**YOUR INSTRUCTIONS:**
Only the count is wanted here: how many lines of the entries hold the string "ankle"?
======== GIVEN RECORDS ========
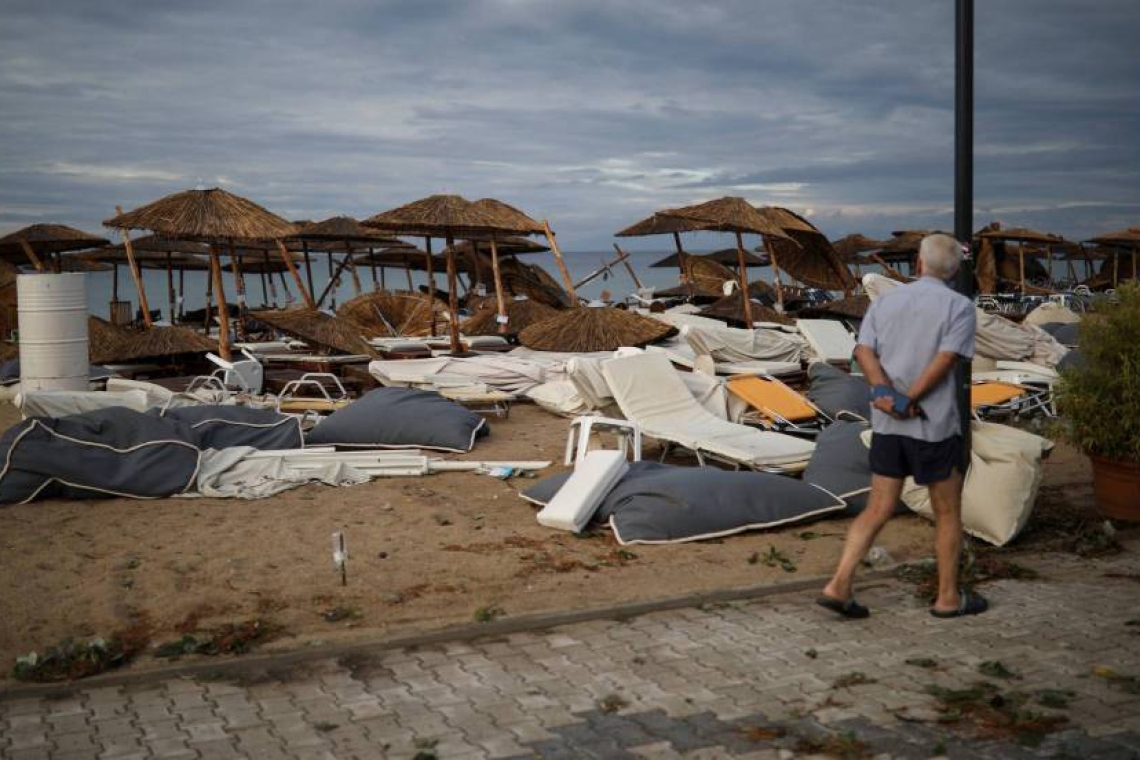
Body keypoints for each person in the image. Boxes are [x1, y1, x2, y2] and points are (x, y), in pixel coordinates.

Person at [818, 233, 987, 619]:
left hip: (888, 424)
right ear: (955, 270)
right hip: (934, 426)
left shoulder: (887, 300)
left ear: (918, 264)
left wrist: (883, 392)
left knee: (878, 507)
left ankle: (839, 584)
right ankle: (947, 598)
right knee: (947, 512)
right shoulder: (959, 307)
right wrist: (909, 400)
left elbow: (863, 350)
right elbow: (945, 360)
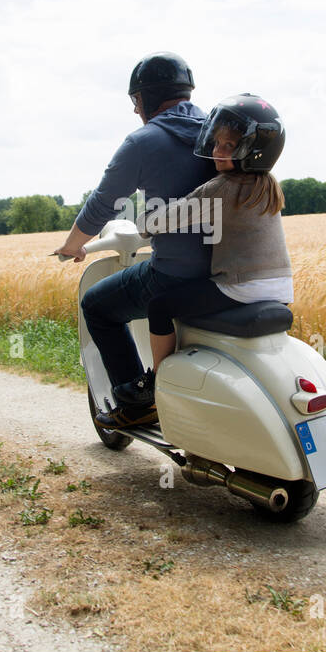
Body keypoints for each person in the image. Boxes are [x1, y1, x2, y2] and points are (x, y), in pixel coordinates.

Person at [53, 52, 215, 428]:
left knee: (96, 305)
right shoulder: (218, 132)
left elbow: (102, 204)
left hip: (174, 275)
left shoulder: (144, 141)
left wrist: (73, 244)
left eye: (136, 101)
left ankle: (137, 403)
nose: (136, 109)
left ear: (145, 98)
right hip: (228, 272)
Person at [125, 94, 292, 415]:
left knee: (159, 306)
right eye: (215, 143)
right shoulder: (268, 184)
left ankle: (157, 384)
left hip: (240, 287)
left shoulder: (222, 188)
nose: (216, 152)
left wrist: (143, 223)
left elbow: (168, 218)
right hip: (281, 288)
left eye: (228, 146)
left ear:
========
**SOLVED EXERCISE:**
4